Nikki looked at him. “You want me to search for the booklet.”
“It would help.”
“All right,” said Nikki.
“Look for a paperback about four inches by seven, and about three eighths of an inch thick.”
“Martha’s hardly likely to leave it lying around. That means I may have to go into her purse... her bureau...”
Ellery said nothing.
“I wish,” began Nikki, but she bit off the rest of it; and after a moment she said, “Do you really think it’s a — it’s an affair?”
“Looks like it,” said Ellery.
“Thursday, 4 P.M. That’s tomorrow afternoon.” Nikki clenched her gloved hands. “Why does she take such a foolish chance? Hasn’t she had enough of Dirk’s jealousy? Why doesn’t she divorce him and then do what she pleases? I’d like to get my hands on that ‘A’ — whoever he is!”
“A?” said Ellery.
“The ‘A’ that signed the message, Ellery. I’ve been beating my brains out trying to think of some man she knows whose first name begins with an A, but I can’t come up with anyone but Alex Conn and Arthur Morvyn. And Alex is a fairy and Art Morvyn has been directing Broadway plays for forty years and must be seventy if he’s a day. It can’t be either of them.”
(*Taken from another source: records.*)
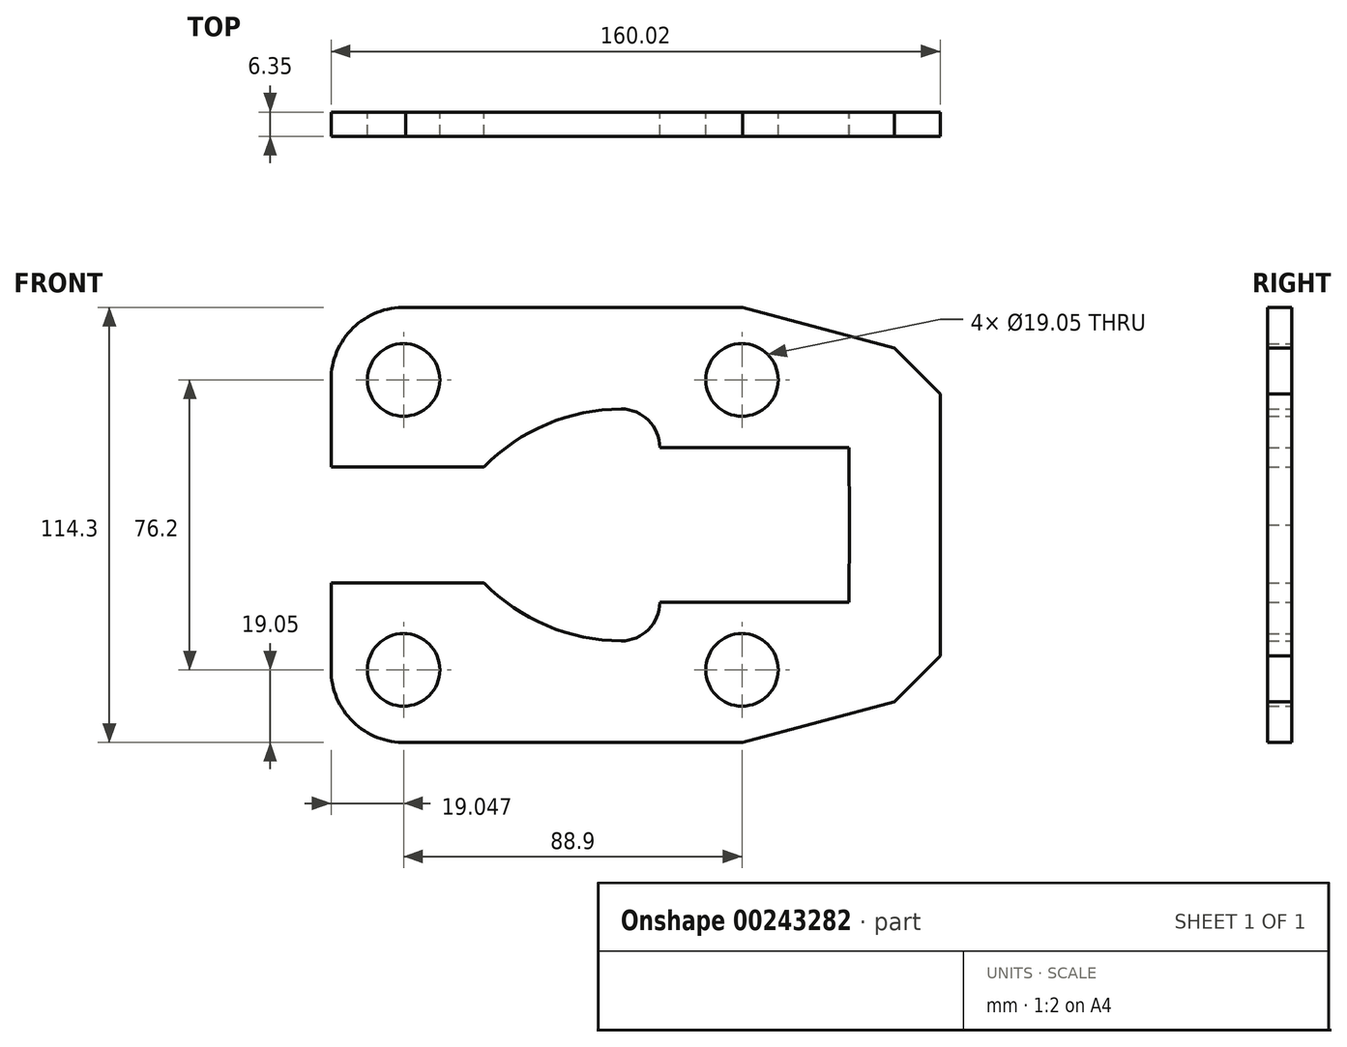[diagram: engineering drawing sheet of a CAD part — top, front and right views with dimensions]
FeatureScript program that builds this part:
annotation { "Feature Type Name" : "Feature", "Feature Type Description" : "" }
export const myFeature = defineFeature(function(context is Context, id is Id, definition is map)
    precondition{}
    {
        {
            var Q0;
            Q0=qCreatedBy(makeId("Front.planeOp"),FACE);
            var sketch = newSketch(context, id + "F0", { "sketchPlane" : qUnion([Q0])});
            skCircle(sketch, "E0", {"center": v(45.23, 38.1) * mm, "radius": 9.53 * mm});
            skLineSegment(sketch, "E1", {"start": v(-62.72, 38.1) * mm, "end": v(-62.72, 15.24) * mm});
            skArc(sketch, "E2", {"start": v(-43.14, 57.14) * mm, "mid": v(-56.96, 51.76) * mm, "end": v(-62.72, 38.1) * mm});
            skLineSegment(sketch, "E3", {"start": v(-44.2, 57.14) * mm, "end": v(45.4, 57.14) * mm});
            skLineSegment(sketch, "E4", {"start": v(97.3, 0) * mm, "end": v(97.3, 34.43) * mm});
            skLineSegment(sketch, "E5.MirrorCS", {"start": v(-62.72, -38.1) * mm, "end": v(-62.72, -15.24) * mm});
            skArc(sketch, "E6.MirrorCS", {"start": v(-43.14, -57.14) * mm, "mid": v(-56.96, -51.76) * mm, "end": v(-62.72, -38.1) * mm});
            skLineSegment(sketch, "E7.MirrorCS", {"start": v(-44.2, -57.14) * mm, "end": v(45.4, -57.14) * mm});
            skCircle(sketch, "E8.MirrorC", {"center": v(45.23, -38.1) * mm, "radius": 9.53 * mm});
            skLineSegment(sketch, "E9.MirrorCS", {"start": v(97.3, 0) * mm, "end": v(97.3, -34.43) * mm});
            skLineSegment(sketch, "E10", {"start": v(45.4, 57.14) * mm, "end": v(85.27, 46.46) * mm});
            skLineSegment(sketch, "E11", {"start": v(85.27, 46.46) * mm, "end": v(97.3, 34.43) * mm});
            skLineSegment(sketch, "E12.MirrorCS", {"start": v(45.4, -57.14) * mm, "end": v(85.27, -46.46) * mm});
            skLineSegment(sketch, "E13.MirrorCS", {"start": v(85.27, -46.46) * mm, "end": v(97.3, -34.43) * mm});
            skPoint(sketch, "E14.end.orphan", {"position": v(73.42, 0) * mm});
            skLineSegment(sketch, "E15", {"start": v(73.42, 0) * mm, "end": v(73.32, 20.32) * mm});
            skPoint(sketch, "E16.orphan", {"position": v(73.32, -20.32) * mm});
            skLineSegment(sketch, "E17", {"start": v(73.42, 0) * mm, "end": v(73.32, -20.32) * mm});
            skArc(sketch, "E18", {"start": v(23.64, 20.32) * mm, "mid": v(20.66, 27.5) * mm, "end": v(13.48, 30.48) * mm});
            skLineSegment(sketch, "E19", {"start": v(-62.72, 15.24) * mm, "end": v(-22.56, 15.24) * mm});
            skArc(sketch, "E20.MirrorC", {"start": v(23.64, -20.32) * mm, "mid": v(20.66, -27.5) * mm, "end": v(13.48, -30.48) * mm});
            skLineSegment(sketch, "E21.MirrorCS", {"start": v(73.32, -20.32) * mm, "end": v(23.64, -20.32) * mm});
            skLineSegment(sketch, "E22.MirrorCS", {"start": v(-62.72, -15.24) * mm, "end": v(-22.56, -15.24) * mm});
            skArc(sketch, "E23.MirrorC", {"start": v(13.48, -30.48) * mm, "mid": v(-6.07, -26.47) * mm, "end": v(-22.56, -15.24) * mm});
            skCircle(sketch, "E24", {"center": v(-43.67, 38.1) * mm, "radius": 9.53 * mm});
            skPoint(sketch, "E25.orphan", {"position": v(4.68, 15.24) * mm});
            skArc(sketch, "E26.trimOffspring", {"start": v(13.48, 30.48) * mm, "mid": v(-6.07, 26.47) * mm, "end": v(-22.56, 15.24) * mm});
            skPoint(sketch, "E27.orphan", {"position": v(4.68, -15.24) * mm});
            skLineSegment(sketch, "E28.MirrorCS", {"start": v(73.32, 20.32) * mm, "end": v(23.64, 20.32) * mm});
            skCircle(sketch, "E29.MirrorC", {"center": v(-43.67, -38.1) * mm, "radius": 9.53 * mm});
            skSolve(sketch);
        }
        {
            var Q0;
            Q0 = qSketchRegion(id + "F0", true);
            extrude(context, id + "F1", {"entities" : qUnion([Q0]), "depth" : 6.35 * mm});
        }
    });
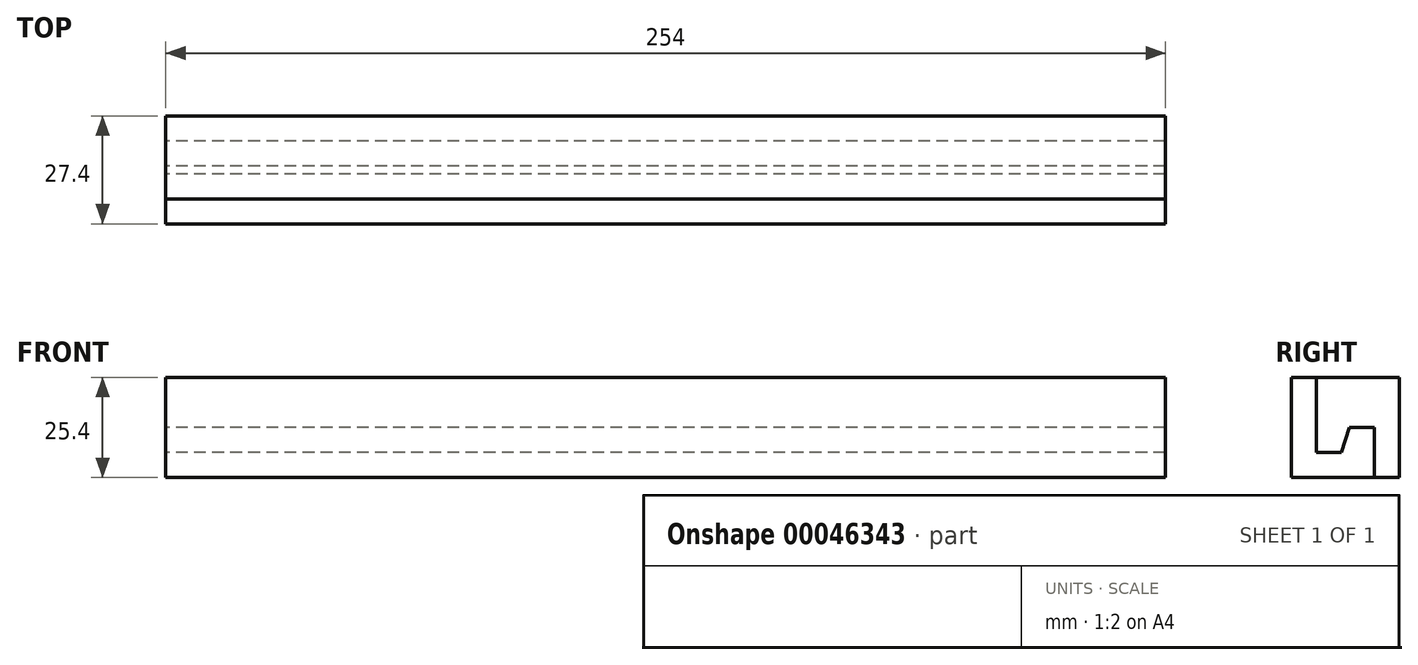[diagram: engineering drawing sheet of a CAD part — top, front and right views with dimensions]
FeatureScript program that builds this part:
annotation { "Feature Type Name" : "Feature", "Feature Type Description" : "" }
export const myFeature = defineFeature(function(context is Context, id is Id, definition is map)
    precondition{}
    {
        {
            var Q0;
            Q0=qCreatedBy(makeId("Right.planeOp"),FACE);
            var sketch = newSketch(context, id + "F0", { "sketchPlane" : qUnion([Q0])});
            skLineSegment(sketch, "E0", {"start": v(0, 0) * mm, "end": v(0, 25.4) * mm});
            skLineSegment(sketch, "E1", {"start": v(0, 25.4) * mm, "end": v(6.35, 25.4) * mm});
            skLineSegment(sketch, "E2", {"start": v(6.35, 25.4) * mm, "end": v(6.35, 6.35) * mm});
            skLineSegment(sketch, "E3", {"start": v(6.35, 6.35) * mm, "end": v(12.7, 6.35) * mm});
            skLineSegment(sketch, "E4", {"start": v(12.7, 6.35) * mm, "end": v(14.7, 12.7) * mm});
            skLineSegment(sketch, "E5", {"start": v(14.7, 12.7) * mm, "end": v(21.05, 12.7) * mm});
            skLineSegment(sketch, "E6", {"start": v(21.05, 12.7) * mm, "end": v(21.05, 0) * mm});
            skLineSegment(sketch, "E7", {"start": v(21.05, 0) * mm, "end": v(0, 0) * mm});
            skSolve(sketch);
        }
        {
            var Q0;
            Q0=makeQuery(id+"F0.imprint","IMPRINT",FACE,{"disambiguationData":[TD([[makeQuery(id+"F0.imprint","IMPRINT",EDGE,{"derivedFrom":sQuery(id+"F0.wireOp",EDGE,"E0")}),-1.0]])]});
            extrude(context, id + "F1", {"entities" : qUnion([Q0]), "depth" : 254 * mm});
        }
        {
            var Q0;
            Q0=qCreatedBy(makeId("Right.planeOp"),FACE);
            var sketch = newSketch(context, id + "F2", { "sketchPlane" : qUnion([Q0])});
            skLineSegment(sketch, "E8.0", {"start": v(6.35, 6.35) * mm, "end": v(12.7, 6.35) * mm});
            skLineSegment(sketch, "E8.1", {"start": v(12.7, 6.35) * mm, "end": v(14.7, 12.7) * mm});
            skLineSegment(sketch, "E8.2", {"start": v(14.7, 12.7) * mm, "end": v(21.05, 12.7) * mm});
            skLineSegment(sketch, "E8.3", {"start": v(21.05, 12.7) * mm, "end": v(21.05, 0) * mm});
            skLineSegment(sketch, "E8.4", {"start": v(6.35, 25.4) * mm, "end": v(6.35, 6.35) * mm});
            skLineSegment(sketch, "E9", {"start": v(6.35, 25.4) * mm, "end": v(27.4, 25.4) * mm});
            skLineSegment(sketch, "E10", {"start": v(27.4, 25.4) * mm, "end": v(27.4, 0) * mm});
            skLineSegment(sketch, "E11", {"start": v(27.4, 0) * mm, "end": v(21.05, 0) * mm});
            skSolve(sketch);
        }
        {
            var Q0;
            Q0=makeQuery(id+"F2.imprint","IMPRINT",FACE,{"disambiguationData":[TD([[makeQuery(id+"F2.imprint","IMPRINT",EDGE,{"derivedFrom":sQuery(id+"F2.wireOp",EDGE,"E8.0")}),1.0]])]});
            extrude(context, id + "F3", {"entities" : qUnion([Q0]), "depth" : 254 * mm});
        }
    });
“The A isn’t the initial of a name, Nikki.”
“It isn’t?”
“Signatures are almost invariably dropped below the message, on a line to themselves. It’s true this is a short message and the writer might have added his initial on the same line because there’s so little to it. But then he’d probably have separated the m of p.m. from the A by a dash. You told me there was a comma after p.m.”
“That’s right.”
“Then the A was part of the message, not a sign-off.” Ellery shrugged. “That’s confirmed by inference. The message undoubtedly refers to an appointment. There are two major elements to any meeting — the time and the place. The time is given as tomorrow at four. The likelihood, then, is that the A refers to the place.”
“I’m relieved,” said Nikki dryly. “I thought you were going to say it’s symbolism.”
“Symbolism?”
“A nice scarlet letter A à la Nathaniel Hawthorne. I just don’t know what to make of it, Ellery. It’s so hard to see Martha in the role of Hester Prynne! She’s just not the adulteress type.”
“Is there one?” inquired Ellery. “Anyway, we’ll know soon enough what A stands for. Probably a primitive code. What you’ve got to do tomorrow, Nikki, is tie Dirk in knots for the whole afternoon. Keep him in that apartment if you have to make love to him. If he insists on going out, delay him on some pretext to make sure Martha gets away.”
“What are you going to do, Ellery?”
“Make like a private eye and trail Martha to A — wherever A is.”
“Suppose she leaves the house in the morning?”
“We’ll have to prearrange a code of our own. Do your best to find out about when she intends to leave the apartment. Phone me forty-five minutes before. It doesn’t matter what you say to me when you call. The mere fact that you’re phoning will be my tipoff.”